En muchos Premios Planeta nos invitaba generoso al aperitivo a los periodistas –lo mismo que otros dos maestros de averiguar los ganadores, como Antonio Prieto y el gran Bernáldez de Sevilla- de los que nos divertía su irreverencia risueña y felina, su bagaje de conocimiento, el sarcasmo del que ha lidiado con los grandes, con los locos, los impostores,  y con la performance improvisada de Fernando Arrabal en la noche ebria de surrealismo en la tele donde Dragó jugó a ser Bernard Pivot pero en versión enfant terrible. Junto con el sabio andaluz antes nombrado, nos regalaban lecciones de un periodismo cultural que cultivó con sello propio, independiente de géneros, de modas, y de aduladores de corta y pega, y que hoy en sus tribunas apenas exige experiencia, conocimiento, inconformismo, estilo y una pasión que no sea de supermercado.

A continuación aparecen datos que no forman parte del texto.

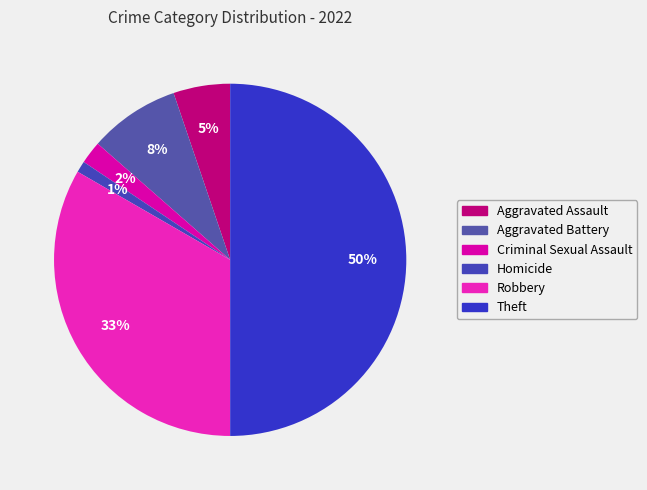

Which category has the biggest portion of the pie?

Theft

En las veladas de ese premio y de otros bebí con él en varias barras literarias en las que se impacientaba al empinársele la viagra, mientras sus jóvenes amantes se besaban las risas y las tentaciones con su beneplácito hasta la orden de subirse para arriba. Y en controversia opuesta con las fobias de sus proclamas y argumentos – los últimos en favor de Vox como antes lo fueron del PP, de José Antonio, e igualmente encendidos de Jung, de María Zambrano, de Maigret y de su amigo Escohotado- admito que tuvo Dragó ese coraje del intelectual inconveniente con todo y molesto para tantos, provocador para ver reacciones de la hipocresía. Audaz en los límites y en su bandera sin pernada, nunca esquivó batallas ni ruedos y de sus ideas hizo volcanes, recetas de sexo, monólogos narcisos, militancias subversivas, arenas movedizas, siempre decidido a varear las cabezas dormidas, y a ponerle a todas las políticas las enaguas y las máscaras de vuelta y media, con ese talante tan suyo de decirlo todo con conocimiento de causa, gusto opositor de bronca y como le vino en gana. Aunque últimamente estuviese bastante pasado de rosca.

Se ha muerto el dragón Dragó que de todo estaba de vuelta, menos del camino del corazón.

Negro sobre blanco, buen viaje corsario. Tu río amarillo es muy largo y como bien sabes los personajes nunca mueren.